JACKSONVILLE, Fla. -

After months of meeting in workshops, at board meetings and at forums with the community, the Duval County School Board has given its stamp of approval on a $1.7 billion spending plan for the 2013-2014 school year.

"It wasn't easy but it took months of scrutiny, months of making difficult decisions and vetting. I think that you saw tonight a vote that was clear cut," said Duval County Public Schools Superintendent Dr. Nikolai Vitti.

DOCUMENT: Overview of DCPS 2013-2014 budget

As the new superintendent, this was Vitti's first budget proposal for the school district.

Some of the highlights parents will see immediately for the 2013-2014 school year include:

  • At least one security guard, unarmed, will be stationed at all elementary schools and an armed police officer at middle and high schools.
  • There will be a math coach at all low performing schools.
  • Magnet school transportation is back.
  • Music, art and physical education will be at every elementary school.

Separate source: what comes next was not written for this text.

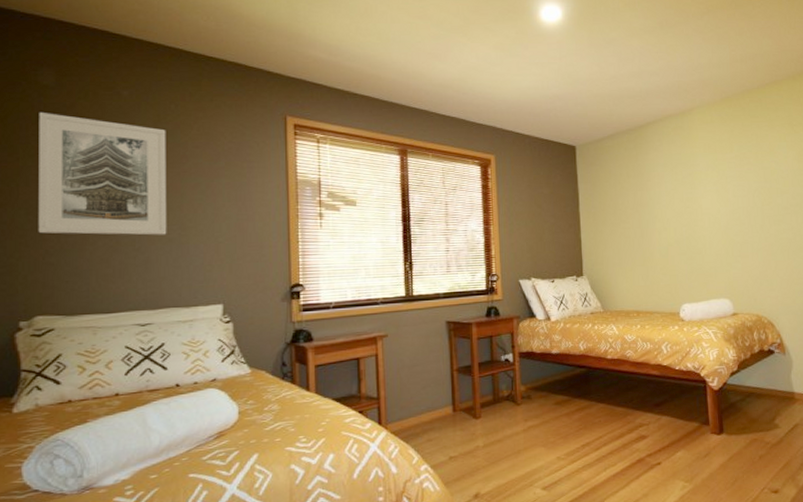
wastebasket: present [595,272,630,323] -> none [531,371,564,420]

The new budget also provides access to laptops, iPads and iPods for 25 percent of students. 

"We took money from downtown that we were not spending on kids and put that in the classroom, which is where it will directly affect my children and your children as well," said District 7 School Board Member Jason Fischer.

The budget also calls for 300 district positions to be reduced.

"It wasn't easy, but it took months of scrutiny, months of making difficult decisions and vetting. I think that you saw a vote that was clear cut," said Superintendent Nikolai Vitti.

Some of those people cut will be able to filter back into the school system as teachers, assistant principals and coaches.

"There's a human level with every one of those decisions that are made, and trust me, there are nights that I've thought about what impact does that have on that individual who works in the school system, especially for a long period of time," Vitti said. "But one thing that we've talked about is being child-centric with our focus and making decisions based on what's in the best interest of children."

It was a unanimous vote to approve putting security guards at elementary schools, something that will comfort some parents knowing there's an extra set of eyes on their children.

"It's to the point now where these kids feel like they can do whatever they want to do," said parent, Arielle Hester.